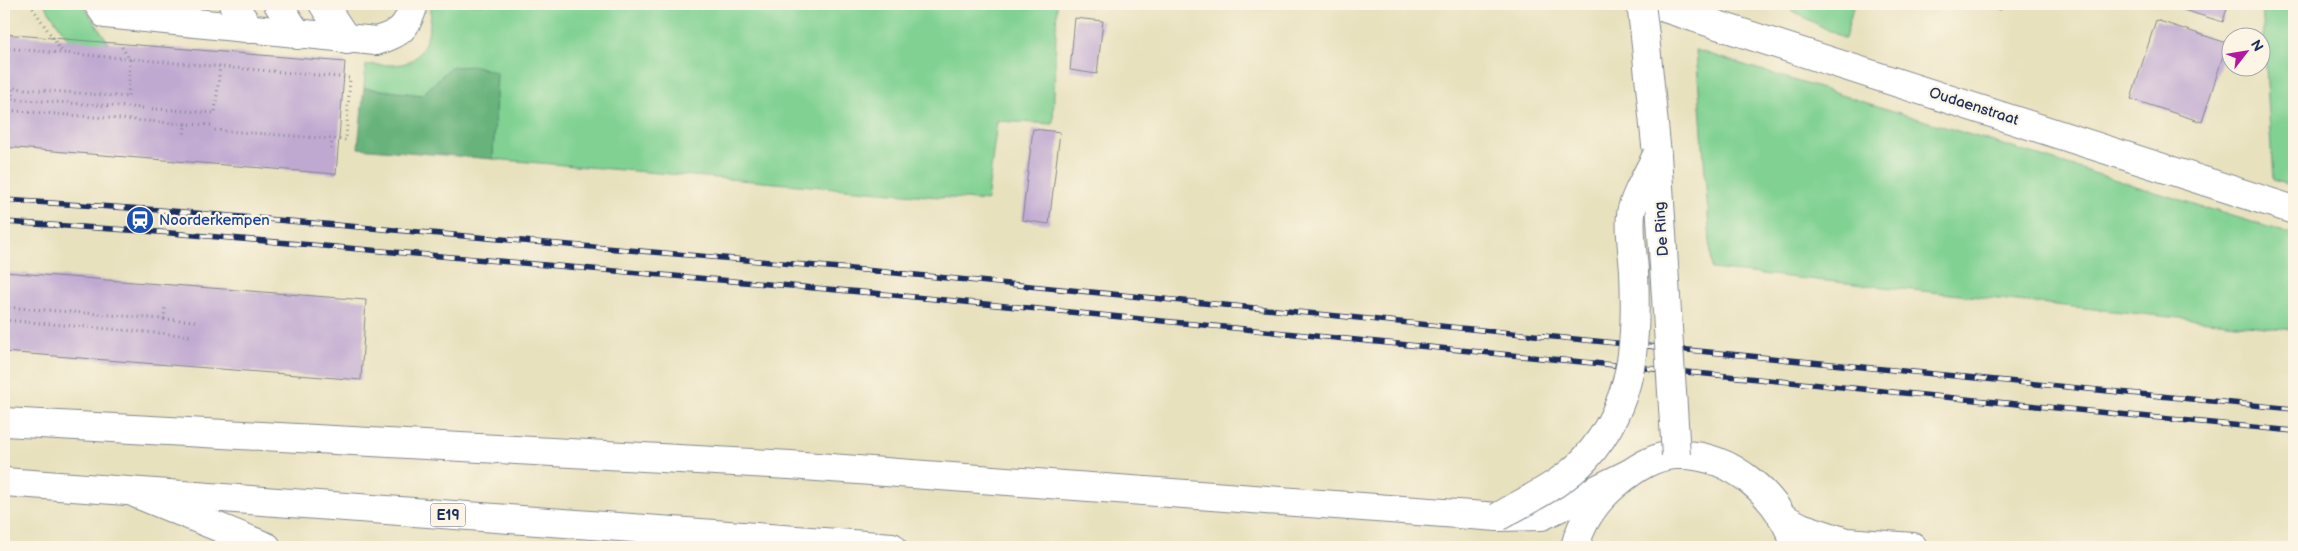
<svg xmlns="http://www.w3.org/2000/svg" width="2298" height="551" font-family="'Balsamiq Sans',sans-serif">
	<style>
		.green { fill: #80d192; stroke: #4e8078 }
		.forest { fill: #68b37c; stroke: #42716d }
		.building { fill: #c0a9d1 }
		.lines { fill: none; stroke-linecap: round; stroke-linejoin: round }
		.minor-casing { stroke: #82888e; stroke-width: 30 }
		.major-casing { stroke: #82888e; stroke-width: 30 }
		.highway-casing { stroke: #82888e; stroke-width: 30 }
		.path { stroke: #82888e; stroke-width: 3; stroke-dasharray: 1 4; stroke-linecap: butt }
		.minor { stroke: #fff; stroke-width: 28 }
		.major { stroke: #fff; stroke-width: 28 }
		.highway { stroke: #fff; stroke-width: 28 }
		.rail-casing { stroke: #1b2f5e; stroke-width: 5.5 }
		.rail { stroke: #fcf5e5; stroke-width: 4; stroke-dasharray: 11; stroke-linecap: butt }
		.major-bridge-casing { stroke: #82888e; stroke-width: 30; stroke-linecap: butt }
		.highway-bridge-casing { stroke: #82888e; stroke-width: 30; stroke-linecap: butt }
		.major-bridge { stroke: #fff; stroke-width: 28 }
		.highway-bridge { stroke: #fff; stroke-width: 28 }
		.labels { text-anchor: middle; stroke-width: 4.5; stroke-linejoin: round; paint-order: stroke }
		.shield { fill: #fcf5e5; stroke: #5e6a86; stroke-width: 1 }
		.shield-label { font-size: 14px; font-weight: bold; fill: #1b2f5e }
		.street-label { font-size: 15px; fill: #1b2f5e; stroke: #fcf5e5 }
		.transit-label { font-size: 15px; fill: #164399; stroke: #fcf5e5; text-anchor: start }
	</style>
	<rect width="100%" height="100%" fill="#fcf5e5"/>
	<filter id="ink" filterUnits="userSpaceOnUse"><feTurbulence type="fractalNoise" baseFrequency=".02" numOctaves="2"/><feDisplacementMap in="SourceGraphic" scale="10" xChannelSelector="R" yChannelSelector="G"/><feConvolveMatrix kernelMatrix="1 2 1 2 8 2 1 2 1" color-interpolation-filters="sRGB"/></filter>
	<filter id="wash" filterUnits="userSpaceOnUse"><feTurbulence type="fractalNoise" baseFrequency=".0096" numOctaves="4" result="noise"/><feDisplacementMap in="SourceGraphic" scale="20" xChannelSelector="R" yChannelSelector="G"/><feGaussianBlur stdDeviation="1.12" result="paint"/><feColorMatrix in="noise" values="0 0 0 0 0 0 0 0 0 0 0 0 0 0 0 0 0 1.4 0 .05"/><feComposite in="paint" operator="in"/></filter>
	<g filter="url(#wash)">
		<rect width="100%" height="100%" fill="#e8e1be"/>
		<!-- green -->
		<g class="green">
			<path d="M44,4H82L109,43L70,42Z"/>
			<path d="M431,4H1057L1053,124L997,121L987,201L493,159L496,73L451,67L422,95L364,88L366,65C378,64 391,66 402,64C428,59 431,24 431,4Z"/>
			<path d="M1779,4H1854L1845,39Z"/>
			<path d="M2262,4H2294V187L2273,180Z"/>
			<path d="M1696,50L2294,235V330L1712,269Z"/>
		</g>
		<!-- forest -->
		<path class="forest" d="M476,66L497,73L493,159L358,148L364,88L422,95L451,67Z"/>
		<g id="blocks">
			<!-- building -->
			<g class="building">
				<path d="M1981,4H2002L2001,10Z"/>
				<path d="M2164,4H2228L2223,22Z"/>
				<path d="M1075,18L1103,21L1097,74L1070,70Z"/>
				<path d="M2156,20L2227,43L2202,122L2131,99Z"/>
				<path d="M4,34L345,62L336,174L4,147Z"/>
				<path d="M1033,129L1060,132L1049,224L1022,220Z"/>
				<path d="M4,272L366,300L361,380L4,352Z"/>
			</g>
		</g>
	</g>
	<g filter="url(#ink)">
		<use href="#blocks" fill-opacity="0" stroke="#82888e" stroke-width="1"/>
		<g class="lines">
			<defs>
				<g id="minor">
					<path d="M98,4L105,14L376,41C400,34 407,28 414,4"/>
					<path d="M233,4L250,29"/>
					<path d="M278,4L298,35"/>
					<path d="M323,4L347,40"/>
					<path d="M1652,4L2294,210"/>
					<path d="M137,494L267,547"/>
				</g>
				<g id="major">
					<path d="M1645,36L1657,155"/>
					<path d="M1575,547C1581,522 1596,501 1616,484C1633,470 1654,455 1677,455C1732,453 1780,497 1796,547"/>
				</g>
				<g id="highway">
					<path d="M4,422L790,465L1498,517L1542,516L1630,473"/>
					<path d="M4,482L892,547"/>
					<path d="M1782,517L1801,527L1846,542L1913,547"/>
				</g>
			</defs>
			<!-- minor casing -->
			<use href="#minor" class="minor-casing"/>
			<!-- major casing -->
			<use href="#major" class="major-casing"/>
			<!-- highway casing -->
			<use href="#highway" class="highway-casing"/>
			<!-- path -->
			<g class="path">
				<path d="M30,4L63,53L350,78L346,140L213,130"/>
				<path d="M1601,4L1610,7"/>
				<path d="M122,47L130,60L128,97L12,88V99L215,113L220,66"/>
				<path d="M4,48L62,53"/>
				<path d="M4,110L185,124L184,137"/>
				<path d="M185,124L213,125"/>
				<path d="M331,149L332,139"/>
				<path d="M4,307L164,319L165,307"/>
				<path d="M164,319L195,321"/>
				<path d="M4,320L193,336"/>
			</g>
			<!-- minor -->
			<use href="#minor" class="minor"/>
			<!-- major -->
			<use href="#major" class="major"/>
			<!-- highway -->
			<use href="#highway" class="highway"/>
			<defs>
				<g id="rail">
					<path d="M4,200L160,210L875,271L2294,409"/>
					<path d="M4,222L159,232L873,293L2294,431"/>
				</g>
			</defs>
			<!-- rail casing -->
			<use href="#rail" class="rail-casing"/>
			<!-- rail -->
			<use href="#rail" class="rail"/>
			<defs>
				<g id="major-bridge">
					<path d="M1641,4L1645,36"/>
					<path d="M1657,155L1676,455"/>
				</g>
				<path id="highway-bridge" d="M1498,517C1528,499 1563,484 1586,458C1635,403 1637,340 1634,271C1633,253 1629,232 1631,214C1632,201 1650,169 1657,155"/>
			</defs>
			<!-- major-bridge casing -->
			<use href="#major-bridge" class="major-bridge-casing"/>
			<!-- highway-bridge casing -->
			<use href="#highway-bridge" class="highway-bridge-casing"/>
			<!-- major-bridge -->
			<use href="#major-bridge" class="major-bridge"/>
			<!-- highway-bridge -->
			<use href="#highway-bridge" class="highway-bridge"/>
		</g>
	</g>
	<!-- icons -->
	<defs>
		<symbol id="station-disc" viewBox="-11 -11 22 22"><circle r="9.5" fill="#1a4fb4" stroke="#fcf5e5"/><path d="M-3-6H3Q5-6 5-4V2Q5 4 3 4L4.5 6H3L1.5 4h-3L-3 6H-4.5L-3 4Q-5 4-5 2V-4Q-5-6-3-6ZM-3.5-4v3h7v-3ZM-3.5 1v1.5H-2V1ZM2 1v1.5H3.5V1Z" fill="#fff"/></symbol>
	</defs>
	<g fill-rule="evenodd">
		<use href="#station-disc" x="124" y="204" width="32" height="32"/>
	</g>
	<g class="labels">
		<!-- shield labels -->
		<rect class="shield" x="430.5" y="503.5" width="35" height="23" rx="4"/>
		<g class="shield-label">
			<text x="448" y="520">E19</text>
		</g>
		<!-- street labels -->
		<g class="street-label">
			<text transform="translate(1974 106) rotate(18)" y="5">Oudaenstraat</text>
			<text transform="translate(1661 229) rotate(-94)" y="5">De Ring</text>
		</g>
		<!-- transit labels -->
		<g class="transit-label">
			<text x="159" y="225">Noorderkempen</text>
		</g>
	</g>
	<!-- margin -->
	<rect width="2298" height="551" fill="none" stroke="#fcf5e5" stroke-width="20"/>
	<!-- north arrow -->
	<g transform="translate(2246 52) rotate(59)"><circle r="24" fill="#fcf5e5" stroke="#a2a6af"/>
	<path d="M0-4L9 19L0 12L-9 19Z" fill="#b5179e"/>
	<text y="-8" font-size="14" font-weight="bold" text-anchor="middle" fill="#1b2f5e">N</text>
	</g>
</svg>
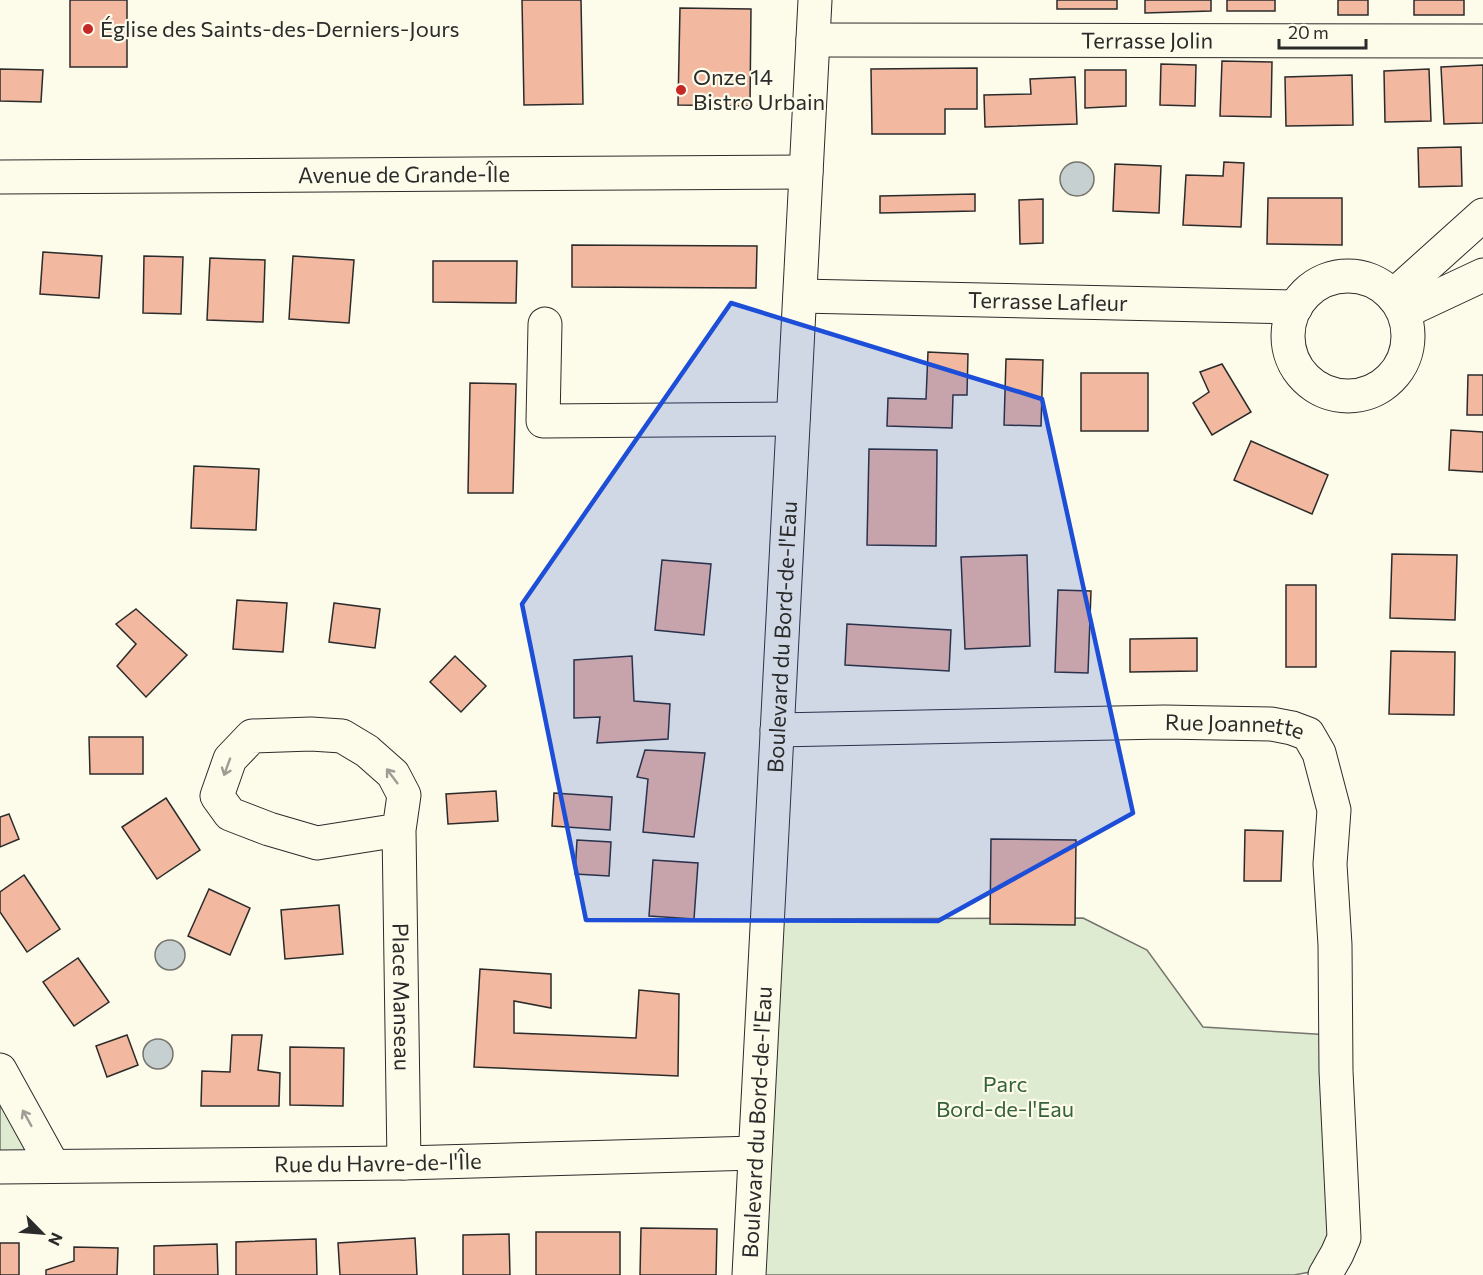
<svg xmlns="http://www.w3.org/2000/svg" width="1483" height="1275" font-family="Commissioner,sans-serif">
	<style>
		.green { fill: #deebd1; stroke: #74746e; stroke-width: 1.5 }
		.water { fill: #c7d0d0; stroke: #74746e; stroke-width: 1.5 }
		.building { fill: #f2b8a0; stroke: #2b2b2b; stroke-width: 1.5 }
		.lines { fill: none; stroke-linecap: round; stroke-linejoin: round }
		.minor-casing { stroke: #2b2b2b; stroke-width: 35 }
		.minor { stroke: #fdfbea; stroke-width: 33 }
		.oneway { stroke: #9e9d94 }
		.marked { fill: #1d4ed8; fill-opacity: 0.2; stroke: #1d4ed8; stroke-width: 4.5; stroke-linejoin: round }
		.poi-dot { fill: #c62828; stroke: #fdfbea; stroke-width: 2 }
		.labels { text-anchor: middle; stroke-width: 4.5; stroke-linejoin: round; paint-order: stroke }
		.poi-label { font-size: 22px; fill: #2b2b2b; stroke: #fdfbea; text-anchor: start }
		.street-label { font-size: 22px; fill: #2b2b2b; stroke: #fdfbea }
		.park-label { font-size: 22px; fill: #34623c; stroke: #fdfbea }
	</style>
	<rect width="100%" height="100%" fill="#fdfbea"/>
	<g class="green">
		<polygon points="1083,918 1147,950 1203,1027 1347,1036 1345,1205 1310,1272 1294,1275 754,1275 757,919"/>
		<polygon points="0,1102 27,1152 0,1152"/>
	</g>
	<g class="water">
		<circle cx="1077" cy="179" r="17"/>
		<circle cx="170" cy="955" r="15"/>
		<circle cx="158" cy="1054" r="15"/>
	</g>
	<g class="building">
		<rect x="70" y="0" width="57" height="67"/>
		<polygon points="522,0 581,0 583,104 524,105"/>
		<rect x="1057" y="0" width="60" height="9"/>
		<polygon points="1145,0 1211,0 1211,11 1145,13"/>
		<rect x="1227" y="0" width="48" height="11"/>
		<rect x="1338" y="0" width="30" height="15"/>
		<rect x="1414" y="0" width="50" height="15"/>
		<polygon points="680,8 751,9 750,106 678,105"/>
		<polygon points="1222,61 1272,62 1271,117 1220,116"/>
		<polygon points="1161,64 1196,65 1195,106 1160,105"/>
		<polygon points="1483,65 1483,123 1444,124 1441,67"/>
		<polygon points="977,68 977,109 945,109 945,134 872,134 871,69"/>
		<polygon points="0,69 43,70 41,102 0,101"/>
		<polygon points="1429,69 1431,121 1385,122 1384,71"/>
		<polygon points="1085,70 1126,70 1126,106 1085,108"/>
		<polygon points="1352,75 1353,125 1286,126 1285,77"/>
		<polygon points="1075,77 1077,124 985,127 984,95 1031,94 1030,79"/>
		<polygon points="1461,147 1462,186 1419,187 1418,148"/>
		<polygon points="1224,162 1244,163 1241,227 1183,225 1186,175 1223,176"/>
		<polygon points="1115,164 1161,166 1159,213 1113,211"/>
		<polygon points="975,194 975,211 880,213 880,196"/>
		<polygon points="1268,198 1342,198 1342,245 1267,244"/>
		<polygon points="1043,199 1043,243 1020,244 1019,200"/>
		<polygon points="572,245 757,246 756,288 572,287"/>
		<polygon points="43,252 102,256 99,298 40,294"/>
		<polygon points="144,256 183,257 181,314 143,313"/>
		<polygon points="293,256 354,260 349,323 289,319"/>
		<polygon points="210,258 265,260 263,322 207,320"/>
		<polygon points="433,261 517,261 516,303 433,302"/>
		<polygon points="928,352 968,354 967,395 953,395 952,428 887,426 888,398 926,399"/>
		<polygon points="1006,359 1043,360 1041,426 1004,425"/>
		<polygon points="1222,364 1251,412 1212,435 1193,403 1209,392 1200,372"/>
		<rect x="1081" y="373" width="67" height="58"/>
		<polygon points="1468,375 1483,375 1483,415 1467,415"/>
		<polygon points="470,383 516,384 513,493 468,493"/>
		<polygon points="1451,430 1483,432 1483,472 1449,470"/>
		<polygon points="1251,441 1328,475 1312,514 1234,480"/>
		<polygon points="869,449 937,450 936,546 867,545"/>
		<polygon points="194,466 259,469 256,530 191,528"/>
		<polygon points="1392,554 1457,555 1455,620 1390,618"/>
		<polygon points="1027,555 1030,646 965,649 961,557"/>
		<polygon points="662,560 711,564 704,635 655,630"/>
		<rect x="1286" y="585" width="30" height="82"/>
		<polygon points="1058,590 1091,591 1088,673 1055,672"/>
		<polygon points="237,600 287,603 283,652 233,649"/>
		<polygon points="334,603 380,609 375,648 329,642"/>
		<polygon points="136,609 187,655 146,697 117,666 136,644 116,624"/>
		<polygon points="847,624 951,630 949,671 845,665"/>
		<polygon points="1197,638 1197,671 1130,672 1130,639"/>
		<polygon points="1391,651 1455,652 1454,715 1389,714"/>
		<polygon points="455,656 486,686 461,712 430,682"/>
		<polygon points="632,656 634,701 670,704 668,739 597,743 600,717 574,718 574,660"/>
		<polygon points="89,737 143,737 143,774 90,774"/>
		<polygon points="645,750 705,753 694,837 643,832 648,779 637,777"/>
		<polygon points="496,791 498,821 448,824 446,794"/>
		<polygon points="554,793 612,797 610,830 552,826"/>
		<polygon points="166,798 200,850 157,879 122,827"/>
		<polygon points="9,814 19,839 0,847 0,817"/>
		<polygon points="1245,830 1283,831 1281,881 1244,881"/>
		<polygon points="991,839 1076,840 1075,925 990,924"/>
		<polygon points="577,840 611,842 609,876 575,874"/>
		<polygon points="653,860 698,863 694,919 649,916"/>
		<polygon points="24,875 60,929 27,952 0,912 0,892"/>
		<polygon points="209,889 250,908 230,955 188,936"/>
		<polygon points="339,905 343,954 285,959 281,910"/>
		<polygon points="78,958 109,1002 74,1026 43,982"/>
		<polygon points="480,969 551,974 551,1008 514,1001 514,1033 636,1038 639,990 679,994 678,1076 474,1067"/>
		<polygon points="127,1035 138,1065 107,1077 96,1046"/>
		<polygon points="232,1035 262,1035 258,1070 280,1073 279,1106 201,1106 202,1071 230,1072"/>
		<polygon points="290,1047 344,1048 343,1106 290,1105"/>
		<polygon points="641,1228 717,1229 716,1275 640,1275"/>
		<rect x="536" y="1232" width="84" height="43"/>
		<polygon points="509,1234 510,1275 463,1275 463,1235"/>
		<polygon points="415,1238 417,1275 340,1275 338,1243"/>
		<polygon points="316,1239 317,1275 236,1275 236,1242"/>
		<rect x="0" y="1243" width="19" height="32"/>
		<polygon points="217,1244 218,1275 154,1275 154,1246"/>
		<polygon points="74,1247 118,1248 117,1275 46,1275 46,1270 74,1261"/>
	</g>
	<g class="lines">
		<defs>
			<g id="minor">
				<path id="s1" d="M813,40L1483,41"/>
				<path id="s2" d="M0,177L806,172"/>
				<circle cx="1348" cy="336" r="60"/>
				<path id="s3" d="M800,296L1296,307"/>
				<polyline points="1393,296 1483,215"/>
				<polyline points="1404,312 1483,275"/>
				<polyline points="545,324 543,421 793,419"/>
				<path id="s4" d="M777,730L1164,722L1271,724L1292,728L1308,734L1319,753L1334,810L1330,864L1335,945L1336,1071L1344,1238L1337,1254L1325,1275"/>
				<path id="s5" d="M399,830L317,843L269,829L230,814L217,796L230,759L252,736L311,734L342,736L367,751L393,774L404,795L399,830L404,1163"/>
				<polyline points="0,1070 53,1166"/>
				<path id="s6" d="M0,1167L404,1163L755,1153"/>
				<path id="s7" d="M749,1275L815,0"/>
			</g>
		</defs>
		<use href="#minor" class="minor-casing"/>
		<use href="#minor" class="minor"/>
	</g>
	<defs><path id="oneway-shaft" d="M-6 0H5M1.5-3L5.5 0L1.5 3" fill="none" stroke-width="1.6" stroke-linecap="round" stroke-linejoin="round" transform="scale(1.5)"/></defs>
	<g class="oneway">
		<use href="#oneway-shaft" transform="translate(227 767) rotate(110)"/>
		<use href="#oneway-shaft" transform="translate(392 776) rotate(-127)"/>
		<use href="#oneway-shaft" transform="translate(27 1118) rotate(-119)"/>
	</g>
	<path class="marked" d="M731,303L1042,399L1133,813L938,921L586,920L522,604Z"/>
	<g class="poi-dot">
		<circle cx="88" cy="29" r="6"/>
		<circle cx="681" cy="90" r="6"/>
	</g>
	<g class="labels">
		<g class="poi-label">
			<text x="100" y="37">Église des Saints-des-Derniers-Jours</text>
			<text x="693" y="85">Onze 14<tspan x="693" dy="25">Bistro Urbain</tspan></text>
		</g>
		<g class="street-label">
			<text dy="8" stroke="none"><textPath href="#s1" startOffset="334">Terrasse Jolin</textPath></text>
			<text dy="8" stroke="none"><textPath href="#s2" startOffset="404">Avenue de Grande-Île</textPath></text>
			<text dy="8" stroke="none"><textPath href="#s3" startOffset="248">Terrasse Lafleur</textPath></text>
			<text dy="8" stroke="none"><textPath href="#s7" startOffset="639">Boulevard du Bord-de-l'Eau</textPath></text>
			<text dy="8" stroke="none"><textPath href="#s4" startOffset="458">Rue Joannette</textPath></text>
			<text dy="8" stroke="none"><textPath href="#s5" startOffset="648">Place Manseau</textPath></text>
			<text dy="8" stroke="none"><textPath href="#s7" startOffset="153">Boulevard du Bord-de-l'Eau</textPath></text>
			<text dy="8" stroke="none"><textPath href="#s6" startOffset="378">Rue du Havre-de-l'Île</textPath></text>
		</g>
		<g class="park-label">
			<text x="1005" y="1092">Parc<tspan x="1005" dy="25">Bord-de-l'Eau</tspan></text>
		</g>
	</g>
	<g transform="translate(42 1233) rotate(115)" stroke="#fdfbea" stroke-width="4.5" paint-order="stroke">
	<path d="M0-4.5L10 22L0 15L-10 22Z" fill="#2b2b2b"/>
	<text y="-9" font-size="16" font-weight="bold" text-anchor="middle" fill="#2b2b2b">N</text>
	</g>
	<path d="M1279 39v9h87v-9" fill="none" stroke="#2b2b2b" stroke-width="3"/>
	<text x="1288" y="39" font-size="18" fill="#2b2b2b" stroke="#fdfbea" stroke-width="4.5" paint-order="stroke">20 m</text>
</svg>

::::

— Directions for this task —
Copy out each line of the entries that holds "fractalNoise".

— Answer for the task —
	<filter id="ink" filterUnits="userSpaceOnUse"><feTurbulence type="fractalNoise" baseFrequency=".02" numOctaves="2"/><feDisplacementMap in="SourceGraphic" scale="10" xChannelSelector="R" yChannelSelector="G"/><feConvolveMatrix kernelMatrix="1 2 1 2 8 2 1 2 1" color-interpolation-filters="sRGB"/></filter>
	<filter id="wash" filterUnits="userSpaceOnUse"><feTurbulence type="fractalNoise" baseFrequency=".0096" numOctaves="4" result="noise"/><feDisplacementMap in="SourceGraphic" scale="20" xChannelSelector="R" yChannelSelector="G"/><feGaussianBlur stdDeviation="1.12" result="paint"/><feColorMatrix in="noise" values="0 0 0 0 0 0 0 0 0 0 0 0 0 0 0 0 0 1.4 0 .05"/><feComposite in="paint" operator="in"/></filter>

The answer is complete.